The response should be an exact copy of every record.

Saved entries:
--*--

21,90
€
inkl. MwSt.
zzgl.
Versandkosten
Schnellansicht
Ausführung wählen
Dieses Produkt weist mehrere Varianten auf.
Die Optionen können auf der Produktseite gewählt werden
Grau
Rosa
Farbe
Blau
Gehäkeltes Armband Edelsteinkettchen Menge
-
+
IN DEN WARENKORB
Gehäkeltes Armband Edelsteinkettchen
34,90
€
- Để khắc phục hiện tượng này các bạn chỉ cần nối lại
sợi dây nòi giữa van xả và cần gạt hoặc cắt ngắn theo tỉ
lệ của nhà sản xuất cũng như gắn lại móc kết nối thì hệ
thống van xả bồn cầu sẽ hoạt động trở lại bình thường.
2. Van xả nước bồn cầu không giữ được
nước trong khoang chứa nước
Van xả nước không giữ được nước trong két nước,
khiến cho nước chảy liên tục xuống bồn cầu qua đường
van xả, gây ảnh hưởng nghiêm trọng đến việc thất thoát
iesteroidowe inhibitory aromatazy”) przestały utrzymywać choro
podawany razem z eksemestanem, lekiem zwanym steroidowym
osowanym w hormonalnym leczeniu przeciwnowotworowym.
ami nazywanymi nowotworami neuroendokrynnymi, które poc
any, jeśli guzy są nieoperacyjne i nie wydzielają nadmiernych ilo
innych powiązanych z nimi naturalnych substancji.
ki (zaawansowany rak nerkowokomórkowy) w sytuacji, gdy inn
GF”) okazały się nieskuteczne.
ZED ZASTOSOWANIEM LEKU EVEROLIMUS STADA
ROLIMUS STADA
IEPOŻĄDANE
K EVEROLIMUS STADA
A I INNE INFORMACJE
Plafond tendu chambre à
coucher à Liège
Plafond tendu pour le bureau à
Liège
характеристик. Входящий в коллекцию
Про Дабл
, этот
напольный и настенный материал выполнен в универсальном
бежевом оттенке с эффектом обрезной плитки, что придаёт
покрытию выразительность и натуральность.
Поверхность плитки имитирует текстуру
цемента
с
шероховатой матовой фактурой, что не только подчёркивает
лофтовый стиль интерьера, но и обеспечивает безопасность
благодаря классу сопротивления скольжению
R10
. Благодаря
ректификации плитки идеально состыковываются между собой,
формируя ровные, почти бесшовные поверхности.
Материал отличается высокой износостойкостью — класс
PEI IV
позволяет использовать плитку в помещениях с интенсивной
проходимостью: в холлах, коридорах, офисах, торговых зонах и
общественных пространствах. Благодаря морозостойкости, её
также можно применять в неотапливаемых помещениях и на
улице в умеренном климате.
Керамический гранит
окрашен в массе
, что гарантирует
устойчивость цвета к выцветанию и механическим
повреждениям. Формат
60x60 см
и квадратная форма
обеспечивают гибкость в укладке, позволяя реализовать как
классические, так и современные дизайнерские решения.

--*--

Exercise result:
21,90
€
inkl. MwSt.
zzgl.
Versandkosten
Schnellansicht
Ausführung wählen
Dieses Produkt weist mehrere Varianten auf.
Die Optionen können auf der Produktseite gewählt werden
Grau
Rosa
Farbe
Blau
Gehäkeltes Armband Edelsteinkettchen Menge
-
+
IN DEN WARENKORB
Gehäkeltes Armband Edelsteinkettchen
34,90
€
- Để khắc phục hiện tượng này các bạn chỉ cần nối lại
sợi dây nòi giữa van xả và cần gạt hoặc cắt ngắn theo tỉ
lệ của nhà sản xuất cũng như gắn lại móc kết nối thì hệ
thống van xả bồn cầu sẽ hoạt động trở lại bình thường.
2. Van xả nước bồn cầu không giữ được
nước trong khoang chứa nước
Van xả nước không giữ được nước trong két nước,
khiến cho nước chảy liên tục xuống bồn cầu qua đường
van xả, gây ảnh hưởng nghiêm trọng đến việc thất thoát
iesteroidowe inhibitory aromatazy”) przestały utrzymywać choro
podawany razem z eksemestanem, lekiem zwanym steroidowym
osowanym w hormonalnym leczeniu przeciwnowotworowym.
ami nazywanymi nowotworami neuroendokrynnymi, które poc
any, jeśli guzy są nieoperacyjne i nie wydzielają nadmiernych ilo
innych powiązanych z nimi naturalnych substancji.
ki (zaawansowany rak nerkowokomórkowy) w sytuacji, gdy inn
GF”) okazały się nieskuteczne.
ZED ZASTOSOWANIEM LEKU EVEROLIMUS STADA
ROLIMUS STADA
IEPOŻĄDANE
K EVEROLIMUS STADA
A I INNE INFORMACJE
Plafond tendu chambre à
coucher à Liège
Plafond tendu pour le bureau à
Liège
характеристик. Входящий в коллекцию
Про Дабл
, этот
напольный и настенный материал выполнен в универсальном
бежевом оттенке с эффектом обрезной плитки, что придаёт
покрытию выразительность и натуральность.
Поверхность плитки имитирует текстуру
цемента
с
шероховатой матовой фактурой, что не только подчёркивает
лофтовый стиль интерьера, но и обеспечивает безопасность
благодаря классу сопротивления скольжению
R10
. Благодаря
ректификации плитки идеально состыковываются между собой,
формируя ровные, почти бесшовные поверхности.
Материал отличается высокой износостойкостью — класс
PEI IV
позволяет использовать плитку в помещениях с интенсивной
проходимостью: в холлах, коридорах, офисах, торговых зонах и
общественных пространствах. Благодаря морозостойкости, её
также можно применять в неотапливаемых помещениях и на
улице в умеренном климате.
Керамический гранит
окрашен в массе
, что гарантирует
устойчивость цвета к выцветанию и механическим
повреждениям. Формат
60x60 см
и квадратная форма
обеспечивают гибкость в укладке, позволяя реализовать как
классические, так и современные дизайнерские решения.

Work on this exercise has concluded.